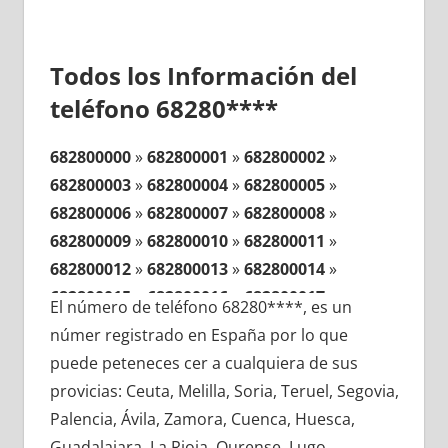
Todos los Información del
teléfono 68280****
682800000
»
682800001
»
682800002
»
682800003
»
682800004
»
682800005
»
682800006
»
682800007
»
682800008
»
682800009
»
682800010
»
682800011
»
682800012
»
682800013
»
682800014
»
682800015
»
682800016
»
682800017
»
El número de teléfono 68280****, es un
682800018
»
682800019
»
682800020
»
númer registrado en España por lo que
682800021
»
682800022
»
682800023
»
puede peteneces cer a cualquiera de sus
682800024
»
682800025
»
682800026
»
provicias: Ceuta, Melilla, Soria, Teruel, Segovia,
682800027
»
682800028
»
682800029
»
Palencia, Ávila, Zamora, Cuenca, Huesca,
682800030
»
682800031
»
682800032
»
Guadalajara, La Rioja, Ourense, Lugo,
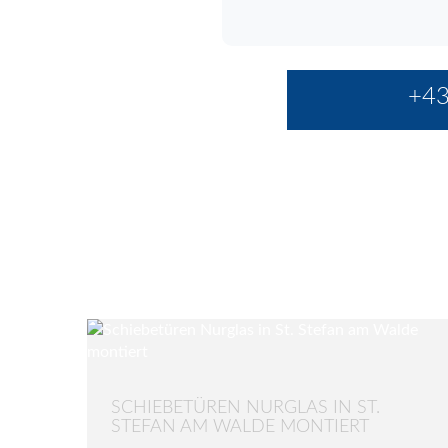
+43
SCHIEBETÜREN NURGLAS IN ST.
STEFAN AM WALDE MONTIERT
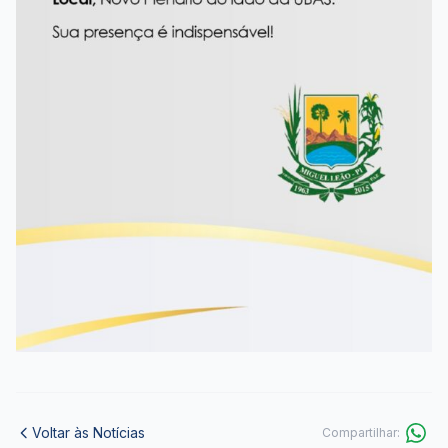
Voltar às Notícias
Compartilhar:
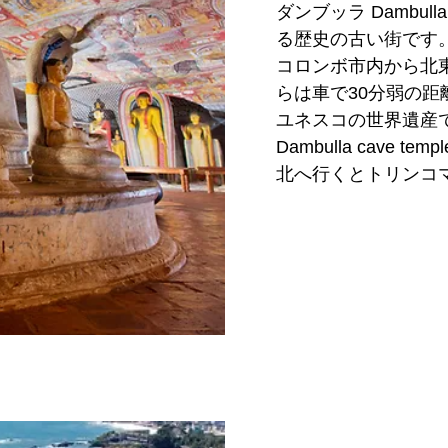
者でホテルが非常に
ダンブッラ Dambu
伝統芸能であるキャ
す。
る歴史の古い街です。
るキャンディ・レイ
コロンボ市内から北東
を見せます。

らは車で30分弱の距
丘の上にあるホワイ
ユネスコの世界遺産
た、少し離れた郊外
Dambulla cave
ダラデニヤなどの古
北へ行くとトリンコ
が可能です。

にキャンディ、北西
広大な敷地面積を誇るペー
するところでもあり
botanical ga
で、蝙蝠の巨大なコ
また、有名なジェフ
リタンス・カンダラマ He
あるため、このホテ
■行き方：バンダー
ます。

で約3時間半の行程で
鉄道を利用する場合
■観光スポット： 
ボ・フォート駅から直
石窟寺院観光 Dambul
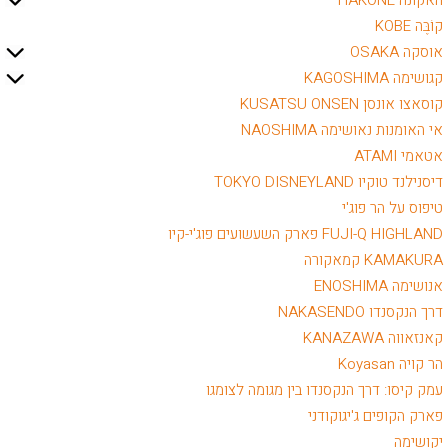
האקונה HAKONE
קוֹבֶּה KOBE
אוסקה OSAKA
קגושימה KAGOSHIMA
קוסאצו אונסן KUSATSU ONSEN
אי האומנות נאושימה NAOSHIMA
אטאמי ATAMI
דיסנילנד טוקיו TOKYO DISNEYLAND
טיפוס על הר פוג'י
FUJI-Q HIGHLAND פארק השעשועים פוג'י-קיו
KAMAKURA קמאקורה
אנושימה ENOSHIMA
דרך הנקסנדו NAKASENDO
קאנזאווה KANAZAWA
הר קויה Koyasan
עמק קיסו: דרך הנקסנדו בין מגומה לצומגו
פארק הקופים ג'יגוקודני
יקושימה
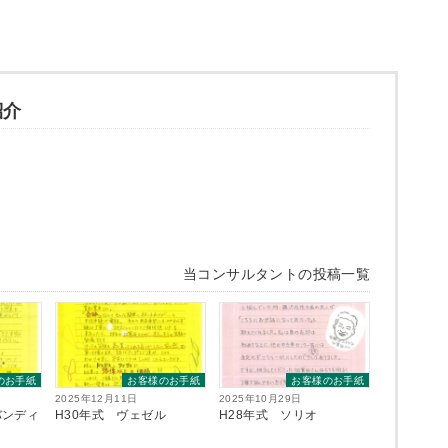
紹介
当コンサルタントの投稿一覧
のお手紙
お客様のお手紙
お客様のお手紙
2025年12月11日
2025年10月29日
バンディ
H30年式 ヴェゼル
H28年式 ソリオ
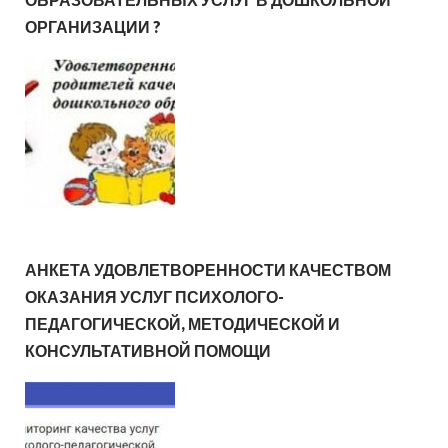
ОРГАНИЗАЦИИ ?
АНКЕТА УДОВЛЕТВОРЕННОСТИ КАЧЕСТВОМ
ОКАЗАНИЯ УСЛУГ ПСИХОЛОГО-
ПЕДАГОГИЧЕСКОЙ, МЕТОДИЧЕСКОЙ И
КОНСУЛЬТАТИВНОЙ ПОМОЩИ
◆ ◆ ◆
Exercise aim –
Print the material again, unchanged, without its pictures.

Answer to this task –
Todos los Información del
teléfono 68280****
682800000
»
682800001
»
682800002
»
682800003
»
682800004
»
682800005
»
682800006
»
682800007
»
682800008
»
682800009
»
682800010
»
682800011
»
682800012
»
682800013
»
682800014
»
682800015
»
682800016
»
682800017
»
El número de teléfono 68280****, es un
682800018
»
682800019
»
682800020
»
númer registrado en España por lo que
682800021
»
682800022
»
682800023
»
puede peteneces cer a cualquiera de sus
682800024
»
682800025
»
682800026
»
provicias: Ceuta, Melilla, Soria, Teruel, Segovia,
682800027
»
682800028
»
682800029
»
Palencia, Ávila, Zamora, Cuenca, Huesca,
682800030
»
682800031
»
682800032
»
Guadalajara, La Rioja, Ourense, Lugo,
+43
SCHIEBETÜREN NURGLAS IN ST.
STEFAN AM WALDE MONTIERT
Voltar às Notícias
Compartilhar:
者でホテルが非常に
ダンブッラ Dambu
伝統芸能であるキャ
す。
る歴史の古い街です。
るキャンディ・レイ
コロンボ市内から北東
を見せます。

らは車で30分弱の距
丘の上にあるホワイ
ユネスコの世界遺産
た、少し離れた郊外
Dambulla cave
ダラデニヤなどの古
北へ行くとトリンコ
が可能です。

にキャンディ、北西
広大な敷地面積を誇るペー
するところでもあり
botanical ga
で、蝙蝠の巨大なコ
また、有名なジェフ
リタンス・カンダラマ He
あるため、このホテ
■行き方：バンダー
ます。

で約3時間半の行程で
鉄道を利用する場合
■観光スポット： 
ボ・フォート駅から直
石窟寺院観光 Dambul
האקונה HAKONE
קוֹבֶּה KOBE
אוסקה OSAKA
קגושימה KAGOSHIMA
קוסאצו אונסן KUSATSU ONSEN
אי האומנות נאושימה NAOSHIMA
אטאמי ATAMI
דיסנילנד טוקיו TOKYO DISNEYLAND
טיפוס על הר פוג'י
FUJI-Q HIGHLAND פארק השעשועים פוג'י-קיו
KAMAKURA קמאקורה
אנושימה ENOSHIMA
דרך הנקסנדו NAKASENDO
קאנזאווה KANAZAWA
הר קויה Koyasan
עמק קיסו: דרך הנקסנדו בין מגומה לצומגו
פארק הקופים ג'יגוקודני
יקושימה
紹介
当コンサルタントの投稿一覧
のお手紙
お客様のお手紙
お客様のお手紙
2025年12月11日
2025年10月29日
バンディ
H30年式 ヴェゼル
H28年式 ソリオ
ОРГАНИЗАЦИИ ?
АНКЕТА УДОВЛЕТВОРЕННОСТИ КАЧЕСТВОМ
ОКАЗАНИЯ УСЛУГ ПСИХОЛОГО-
ПЕДАГОГИЧЕСКОЙ, МЕТОДИЧЕСКОЙ И
КОНСУЛЬТАТИВНОЙ ПОМОЩИ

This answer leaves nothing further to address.